The oil price that could be fall to only 20 USD per barrel likely comes into reality. Instead of tightening supply to maintain prices, negotiations between OPEC and some countries suddenly broke down.
Experts are forecasting a significant drop in crude oil prices as major OPEC and non-OPEC producers are preparing for an oil price war. This is considered an unexpected turning point because there have been some efforts to support the market when COVID-19 starts spreading.
"The price of 20 USD per barrel is becoming realistic," said Ali Khedery, former senior Middle East advisor of Exxon, and current CEO of Dragoman Ventures (USA) on Sunday (March 8).
The comment was made in the context of a 30% drop in oil prices in a year and Saudi Arabia announced it would officially reduce large-scale oil prices from April. The mainstay member of OPEC is also considering increase supply from 9.7 million barrels a day to more than 10 million barrels a day.
With OPEC + 's commitment to cut production expires in the end of March, Saudi Arabia could inject oil into the market as much as it wants. The amount could increase up to 12.5 million barrels a day. Meanwhile, Russian Energy Minister Alexander Novak said the country was ready to fight back.
"From April 1, we will start operating without caring quotas or production cuts that had happened before," Alexander Novak told reporters at the OPEC + meeting in Vienna, but he still reassured "but this does not mean that every country will not monitor and analyze the market development."
Prince Abdulaziz bin Salman Al-Saud, Saudi Energy Minister, arrived at the OPEC meeting in Vienna on March 6. Photo: AFP
"Members of OPEC + are preparing for a price war by announcing plans to increase production," said Edward Bell, a commodity analyst at Emirates NBD. "The result is an incredible flip, instead of cutting production to compensate for the decline in demand, caused by the outbreak of Covid-19," he added.
According to analysts, the move of Saudi Arabia and Russia shows a change in the strategy of gaining market share rather than stabilizing the market and supporting prices. Current daily production in the Middle East and North Africa is about 2 million lowers than the peak in 2018.
This means oil producers of these two regions have enough oil reserve to release into the market. Meanwhile, Russia is pumping about 130,000 barrels a day, just below the highest level. The country seems to have purpose of gaining market share.

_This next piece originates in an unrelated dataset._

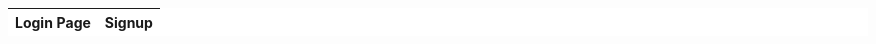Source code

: 


| Login Page              |    Signup      |
|--------------------------|----------------------------|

"From second quarter, members of OPEC + likely to increase production. A wave of oil will flood the market," Edward Bell forecast. "We will see Saudi Arabia, the UAE and other major producers in OPEC increase production in the rest of 2020, when they return with a strategy of gaining market share rather than a price target," he said.
In recent years, Russia and other countries have worked with OPEC and agreed with production cut. Now, it's not clear who will win if the price war takes place. According IMF, Russia can tolerate with lower oil prices. Saudi Arabia needs to sell at $83.6 per barrel to balance the state budget, while Russia needs only $42.4 to do it.
In addition, the United States is not a member of OPEC. Unlike Russia, the States did not cooperate with the group in deciding the output volume. In fact, the country has increased crude oil sales in recent years, that made prices to go down.
The consequence of this story is the unsold oil will increase sharply. When the US decided to be independent in oil production and prices, OPEC + has failed to negotiate and determined to pursue the battle for market share. The balance between supply and demand of oil would break, at least in the first 3 quarters of this year, analyst said.
Not many people predict oil price will fall to $20 per barrel like Ali Khedery. Goldman Sachs predicts the lowest price is 35 USD per barrel in the situation of price war. The price could reduce to 40 USD, before reaching the average price in second quarter which is 42 USD.
Emirates NBD predicts an average Brent price of $45 per barrel, while WTI is at $40 in the second quarter, before recovering for the rest of the year.
On Friday (March 6), crude oil prices continued to plummet. Brent closed at $45.27 per barrel, down more than 9%. WTI oil fell more than 10% to US$ 41.28 per barrel, the lowest level since 2016.